• [REQUIRED WORK]:
Look for the line with "focal_mm: 5.6" in the data below, then reproduce word for word that line and every line after it. Leave out all pictures and add nothing.

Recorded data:
┌──
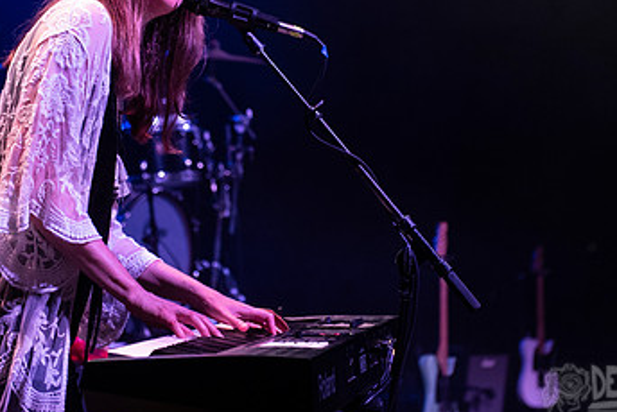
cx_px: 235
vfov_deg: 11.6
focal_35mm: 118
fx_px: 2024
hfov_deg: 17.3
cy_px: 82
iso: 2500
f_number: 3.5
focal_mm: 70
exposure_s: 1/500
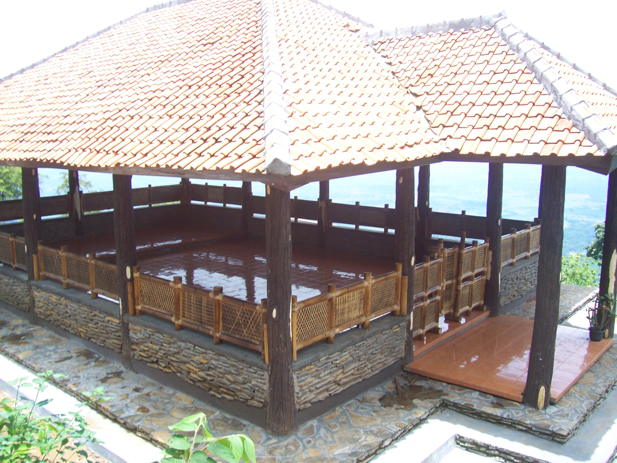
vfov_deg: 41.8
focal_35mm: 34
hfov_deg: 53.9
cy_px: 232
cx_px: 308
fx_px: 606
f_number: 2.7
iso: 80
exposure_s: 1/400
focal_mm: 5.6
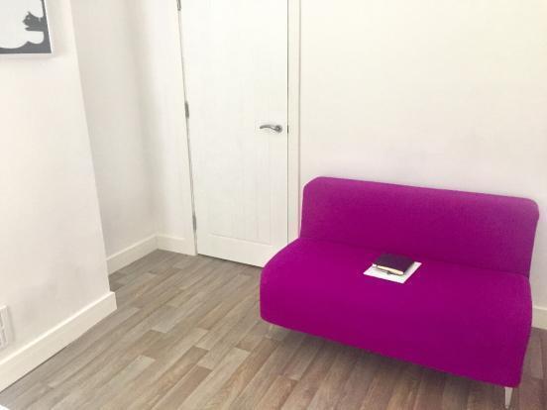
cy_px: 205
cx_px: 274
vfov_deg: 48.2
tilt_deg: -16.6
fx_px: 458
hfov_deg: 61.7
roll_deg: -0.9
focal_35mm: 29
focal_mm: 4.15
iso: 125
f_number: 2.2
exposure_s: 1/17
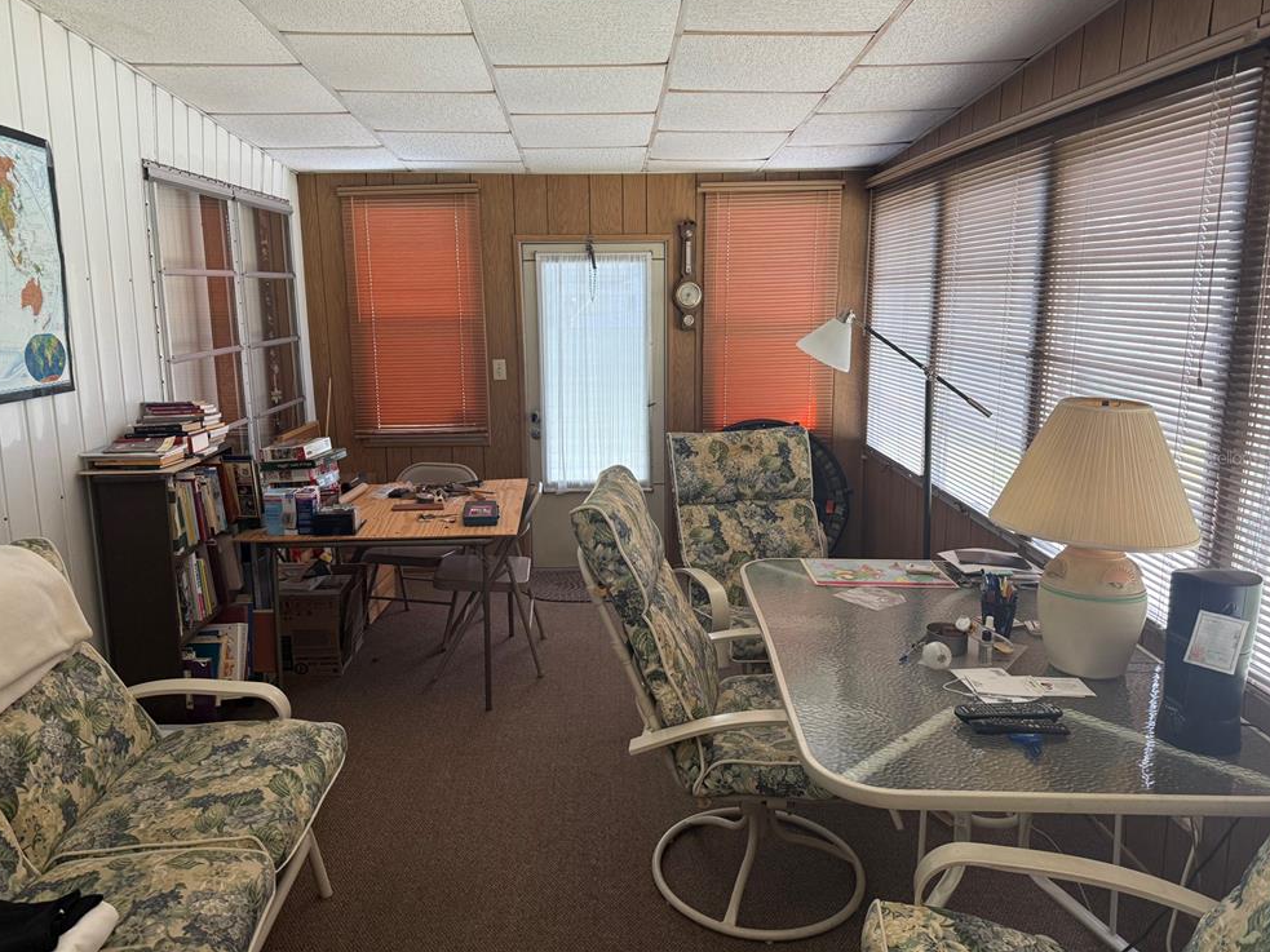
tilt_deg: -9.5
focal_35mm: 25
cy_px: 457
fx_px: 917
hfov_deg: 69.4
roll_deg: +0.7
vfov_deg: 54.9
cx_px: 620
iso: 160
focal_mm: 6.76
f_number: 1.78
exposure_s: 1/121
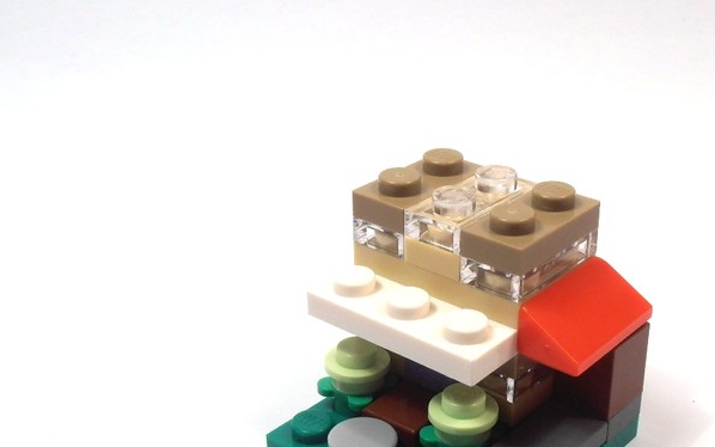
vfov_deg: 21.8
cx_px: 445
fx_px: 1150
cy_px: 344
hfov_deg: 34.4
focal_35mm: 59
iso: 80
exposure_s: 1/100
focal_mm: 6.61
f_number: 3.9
└──
• [EXERCISE OUTPUT]:
focal_mm: 5.6
cy_px: 205
cx_px: 274
vfov_deg: 48.2
tilt_deg: -16.6
fx_px: 458
hfov_deg: 61.7
roll_deg: -0.9
focal_35mm: 29
focal_mm: 4.15
iso: 125
f_number: 2.2
exposure_s: 1/17
tilt_deg: -9.5
focal_35mm: 25
cy_px: 457
fx_px: 917
hfov_deg: 69.4
roll_deg: +0.7
vfov_deg: 54.9
cx_px: 620
iso: 160
focal_mm: 6.76
f_number: 1.78
exposure_s: 1/121
vfov_deg: 21.8
cx_px: 445
fx_px: 1150
cy_px: 344
hfov_deg: 34.4
focal_35mm: 59
iso: 80
exposure_s: 1/100
focal_mm: 6.61
f_number: 3.9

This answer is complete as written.